Given text:
**********
We Are All In This Together | Leading with Teams during COVID-19

We Are In This Together

Cooperation, Together, Teamwork graphicThe title for this blog emerged when I listened to a Future Ready podcast with Superintendent Matt Miller from Lakota Local School District, Liberty Township, Ohio. Matt started and ended his comments pointing to the collaborative spirit that was critical to solving the initial problems of meeting students’ physical and emotional needs (providing meals) and continuously improving the remote learning that has been occurring across the weeks. I have been identifying and encouraging a focus on teamwork as I interact with educators from around the world. Can we recognize how collaboration has empowered us and hold on to it as the school doors open. Will we act crisis-like in non-crisis times?

“There’s always an opportunity with crisis. Just as it forces an individual to look inside himself, it forces a company to reexamine its policies and practices.”

— Judy Smith

I have found the work of Margaret J. Wheatley and Myron Kellner-Rogers in A Simpler Way helpful in analyzing key elements of teaming that emerge under crisis conditions and need to be a conscious focus when the crisis has passed. They identify three focus points for effective teams:

  • Flow of information throughout the team.
  • Rich and diverse relationships among the team members and with the broader community.
  • A common vision that unites the team.

Leading With Teams InfographicI created this visual to illustrate the connection and the payoff of the three elements as I perceive them in action.

When the three elements of information flow, relationships, and vision are present, the payoff is creativity that produces ideas and possibilities to advance toward the goals of the team.
**********
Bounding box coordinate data
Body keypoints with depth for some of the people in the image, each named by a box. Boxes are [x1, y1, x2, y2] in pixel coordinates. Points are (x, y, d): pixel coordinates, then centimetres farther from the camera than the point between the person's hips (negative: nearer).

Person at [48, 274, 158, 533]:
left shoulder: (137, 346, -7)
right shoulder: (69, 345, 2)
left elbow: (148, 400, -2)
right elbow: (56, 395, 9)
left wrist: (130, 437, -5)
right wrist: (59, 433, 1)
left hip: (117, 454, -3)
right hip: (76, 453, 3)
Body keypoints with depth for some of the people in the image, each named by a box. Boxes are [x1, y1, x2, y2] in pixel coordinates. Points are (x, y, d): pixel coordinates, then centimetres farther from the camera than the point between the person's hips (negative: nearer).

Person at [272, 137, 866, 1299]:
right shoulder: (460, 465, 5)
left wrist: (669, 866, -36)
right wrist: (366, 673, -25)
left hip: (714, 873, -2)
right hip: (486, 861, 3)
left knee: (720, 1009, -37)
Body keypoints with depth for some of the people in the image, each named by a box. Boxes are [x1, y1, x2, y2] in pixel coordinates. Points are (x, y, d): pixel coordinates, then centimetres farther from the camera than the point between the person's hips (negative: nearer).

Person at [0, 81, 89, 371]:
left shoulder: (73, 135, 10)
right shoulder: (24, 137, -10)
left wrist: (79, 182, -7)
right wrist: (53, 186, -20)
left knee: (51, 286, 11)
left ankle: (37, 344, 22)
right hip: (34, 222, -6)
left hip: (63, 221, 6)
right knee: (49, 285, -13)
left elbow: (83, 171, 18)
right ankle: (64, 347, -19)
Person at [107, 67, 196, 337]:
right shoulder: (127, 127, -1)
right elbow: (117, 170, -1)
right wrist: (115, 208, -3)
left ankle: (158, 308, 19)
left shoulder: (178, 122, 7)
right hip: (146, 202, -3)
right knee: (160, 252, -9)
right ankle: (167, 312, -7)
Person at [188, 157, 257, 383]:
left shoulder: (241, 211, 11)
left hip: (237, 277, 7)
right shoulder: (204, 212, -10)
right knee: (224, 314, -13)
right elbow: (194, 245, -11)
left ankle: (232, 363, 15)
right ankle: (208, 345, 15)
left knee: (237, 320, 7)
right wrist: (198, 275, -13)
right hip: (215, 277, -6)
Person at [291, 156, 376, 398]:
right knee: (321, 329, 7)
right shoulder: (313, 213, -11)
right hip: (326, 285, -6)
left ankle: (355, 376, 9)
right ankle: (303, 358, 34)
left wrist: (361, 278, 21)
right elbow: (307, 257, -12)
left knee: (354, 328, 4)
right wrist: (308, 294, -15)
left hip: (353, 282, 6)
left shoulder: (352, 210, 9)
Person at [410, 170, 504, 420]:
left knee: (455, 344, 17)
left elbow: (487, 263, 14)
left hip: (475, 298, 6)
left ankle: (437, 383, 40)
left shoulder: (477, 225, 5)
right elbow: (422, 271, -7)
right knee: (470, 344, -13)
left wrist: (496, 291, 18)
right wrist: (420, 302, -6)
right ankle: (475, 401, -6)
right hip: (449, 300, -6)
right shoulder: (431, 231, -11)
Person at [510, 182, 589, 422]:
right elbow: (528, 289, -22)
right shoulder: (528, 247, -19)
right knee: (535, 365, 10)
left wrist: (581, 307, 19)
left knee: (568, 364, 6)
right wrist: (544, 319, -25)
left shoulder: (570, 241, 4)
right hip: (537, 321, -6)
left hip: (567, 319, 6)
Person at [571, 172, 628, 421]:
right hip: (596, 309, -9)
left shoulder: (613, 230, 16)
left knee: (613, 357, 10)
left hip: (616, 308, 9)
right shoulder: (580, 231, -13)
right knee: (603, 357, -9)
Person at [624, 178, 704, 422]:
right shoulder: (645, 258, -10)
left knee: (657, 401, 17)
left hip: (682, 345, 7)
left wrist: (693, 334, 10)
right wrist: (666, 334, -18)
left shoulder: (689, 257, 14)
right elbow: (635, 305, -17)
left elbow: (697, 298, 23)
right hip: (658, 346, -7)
**********
What you need to do:
1 - Extract everything in the blog post on leading with teams from "I have found" down to "of the team.".
2 - Translate this sentence from the blog post on leading with teams into Spanish: "I have been identifying and encouraging a focus on teamwork as I interact with educators from around the world."
3 - Proceed with the blog post on leading with teams during COVID-19, picking up after its final sentence.
The records have no connection to the blog post on leading with teams.

Answers to the exercise:
1 -
I have found the work of Margaret J. Wheatley and Myron Kellner-Rogers in A Simpler Way helpful in analyzing key elements of teaming that emerge under crisis conditions and need to be a conscious focus when the crisis has passed. They identify three focus points for effective teams:

  • Flow of information throughout the team.
  • Rich and diverse relationships among the team members and with the broader community.
  • A common vision that unites the team.

Leading With Teams InfographicI created this visual to illustrate the connection and the payoff of the three elements as I perceive them in action.

When the three elements of information flow, relationships, and vision are present, the payoff is creativity that produces ideas and possibilities to advance toward the goals of the team.

2 - He estado identificando y fomentando un enfoque en el trabajo en equipo mientras interactúo con educadores de todo el mundo.

3 -
Experimentation and risk taking with the new ideas produce new information, or new relationships and a tightened or broadened vision, pushing the team to continuous improvement or transformation.

When thrown into the closing of school buildings with very little notice, school employees in every department pulled together to meet the immediate needs of students, which in many systems was providing meals that many students usually received at school (a common vision). Kitchen staffs, bus drivers, central office staff, teachers, custodians, and in some cases community volunteers planned and worked together to meet the needs. Titles, positions, and egos put aside allowed for problem-solving and teamwork execution. In some systems computers were boxed up and delivered by teachers and bus drivers to students’ homes.

As student learning moved into homes where parents were also quarantined and in many cases working from home as they handled childcare and worked to support their children’s learning, the need for increased communication between home and school surfaced. Many principals began weekly newsletters along with surveys to gather parents’ experiences and insights. Principals held “coffee meetings” on Zoom where over a hundred parents joined. This compared to coffee meetings historically held at school with 15 parents participating. Some schools had school support staff placing phone calls to parents just to check in. Listening was key. Note that Wheatley and Kellner-Rogers use the term “information flow.” Information moves among and throughout the entire organization and community.

Many teachers during this time put more requests for feedback out to students. Asking students to play a role in teacher decision-making regarding how to modify the teaching process. Teacher Deborah Cote @DebbieCote1 shared the following on Twitter: “Best day of Distance Learning! Spoke to many students on the phone. Tech support and personal connection. So happy-they said: ‘I feel better just hearing your voice! You made our class so special; I miss school!’ Music to my ears! Yes, it takes all day, I can’t wait to do the rest.”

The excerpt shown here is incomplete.